__What the task requires__: Find each line in the data below that contains the string "tangentPropagation" and copy it out in full. The match is case-sensitive.
**** Task material ****
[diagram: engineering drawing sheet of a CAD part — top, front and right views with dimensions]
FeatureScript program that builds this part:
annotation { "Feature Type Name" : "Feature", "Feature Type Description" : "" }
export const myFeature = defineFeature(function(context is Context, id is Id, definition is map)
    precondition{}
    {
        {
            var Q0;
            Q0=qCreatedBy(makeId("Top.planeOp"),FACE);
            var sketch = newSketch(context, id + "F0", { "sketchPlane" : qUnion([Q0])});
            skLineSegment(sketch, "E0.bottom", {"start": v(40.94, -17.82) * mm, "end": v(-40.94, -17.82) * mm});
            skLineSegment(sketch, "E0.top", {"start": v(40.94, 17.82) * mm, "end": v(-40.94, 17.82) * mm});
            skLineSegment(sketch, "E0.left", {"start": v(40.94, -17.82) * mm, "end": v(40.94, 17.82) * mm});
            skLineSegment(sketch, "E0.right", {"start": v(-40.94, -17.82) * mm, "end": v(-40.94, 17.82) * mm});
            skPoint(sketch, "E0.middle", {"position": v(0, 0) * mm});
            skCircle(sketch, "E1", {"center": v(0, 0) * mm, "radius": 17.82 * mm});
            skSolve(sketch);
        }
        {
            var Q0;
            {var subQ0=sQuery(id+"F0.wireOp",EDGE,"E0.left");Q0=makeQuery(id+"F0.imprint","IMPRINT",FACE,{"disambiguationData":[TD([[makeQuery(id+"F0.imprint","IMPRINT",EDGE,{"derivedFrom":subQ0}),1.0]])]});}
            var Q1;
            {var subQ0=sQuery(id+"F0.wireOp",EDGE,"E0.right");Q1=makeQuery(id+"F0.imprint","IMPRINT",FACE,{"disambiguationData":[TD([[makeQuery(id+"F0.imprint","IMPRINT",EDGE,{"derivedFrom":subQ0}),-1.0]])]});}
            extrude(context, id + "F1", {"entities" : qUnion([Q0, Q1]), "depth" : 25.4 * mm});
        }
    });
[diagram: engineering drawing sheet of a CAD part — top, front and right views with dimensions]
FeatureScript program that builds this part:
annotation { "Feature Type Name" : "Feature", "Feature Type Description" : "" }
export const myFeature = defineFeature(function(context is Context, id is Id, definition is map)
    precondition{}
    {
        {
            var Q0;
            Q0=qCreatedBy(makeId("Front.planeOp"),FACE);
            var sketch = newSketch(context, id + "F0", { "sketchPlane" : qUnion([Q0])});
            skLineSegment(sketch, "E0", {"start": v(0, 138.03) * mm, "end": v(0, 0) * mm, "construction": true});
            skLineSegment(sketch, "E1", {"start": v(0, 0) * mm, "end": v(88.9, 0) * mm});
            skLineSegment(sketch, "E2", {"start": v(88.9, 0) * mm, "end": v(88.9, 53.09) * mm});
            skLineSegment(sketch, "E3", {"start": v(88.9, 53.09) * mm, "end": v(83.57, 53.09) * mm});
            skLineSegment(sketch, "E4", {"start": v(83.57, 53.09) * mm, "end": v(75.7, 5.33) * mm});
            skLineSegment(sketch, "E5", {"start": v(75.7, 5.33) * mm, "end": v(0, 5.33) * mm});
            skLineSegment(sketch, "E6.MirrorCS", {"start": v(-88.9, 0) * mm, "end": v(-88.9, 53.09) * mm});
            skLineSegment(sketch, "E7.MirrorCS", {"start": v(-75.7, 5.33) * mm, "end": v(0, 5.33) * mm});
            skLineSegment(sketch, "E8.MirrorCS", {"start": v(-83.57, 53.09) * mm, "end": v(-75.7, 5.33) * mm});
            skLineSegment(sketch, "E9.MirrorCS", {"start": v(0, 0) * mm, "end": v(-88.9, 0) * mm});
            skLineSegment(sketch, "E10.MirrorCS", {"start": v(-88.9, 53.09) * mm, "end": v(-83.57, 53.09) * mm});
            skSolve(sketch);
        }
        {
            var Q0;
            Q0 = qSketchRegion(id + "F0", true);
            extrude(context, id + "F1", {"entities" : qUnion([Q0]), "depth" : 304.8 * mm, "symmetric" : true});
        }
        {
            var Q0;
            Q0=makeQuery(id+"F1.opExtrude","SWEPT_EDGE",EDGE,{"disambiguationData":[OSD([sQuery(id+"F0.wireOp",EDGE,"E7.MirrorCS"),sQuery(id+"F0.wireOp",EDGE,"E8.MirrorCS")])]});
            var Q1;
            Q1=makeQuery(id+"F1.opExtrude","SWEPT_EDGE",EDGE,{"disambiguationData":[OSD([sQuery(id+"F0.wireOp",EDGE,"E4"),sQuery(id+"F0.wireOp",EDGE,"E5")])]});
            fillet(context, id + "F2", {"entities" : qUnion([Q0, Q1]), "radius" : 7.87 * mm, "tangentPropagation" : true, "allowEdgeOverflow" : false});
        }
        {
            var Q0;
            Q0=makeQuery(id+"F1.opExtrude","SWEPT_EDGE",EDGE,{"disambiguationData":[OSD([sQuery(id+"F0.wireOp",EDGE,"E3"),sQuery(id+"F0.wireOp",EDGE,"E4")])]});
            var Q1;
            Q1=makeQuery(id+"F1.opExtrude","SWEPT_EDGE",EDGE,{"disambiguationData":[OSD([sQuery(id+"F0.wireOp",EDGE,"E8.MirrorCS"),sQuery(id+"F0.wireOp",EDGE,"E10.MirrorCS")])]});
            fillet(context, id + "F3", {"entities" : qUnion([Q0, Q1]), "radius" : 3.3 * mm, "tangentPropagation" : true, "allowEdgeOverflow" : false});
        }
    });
****
__The response__:
            fillet(context, id + "F2", {"entities" : qUnion([Q0, Q1]), "radius" : 7.87 * mm, "tangentPropagation" : true, "allowEdgeOverflow" : false});
            fillet(context, id + "F3", {"entities" : qUnion([Q0, Q1]), "radius" : 3.3 * mm, "tangentPropagation" : true, "allowEdgeOverflow" : false});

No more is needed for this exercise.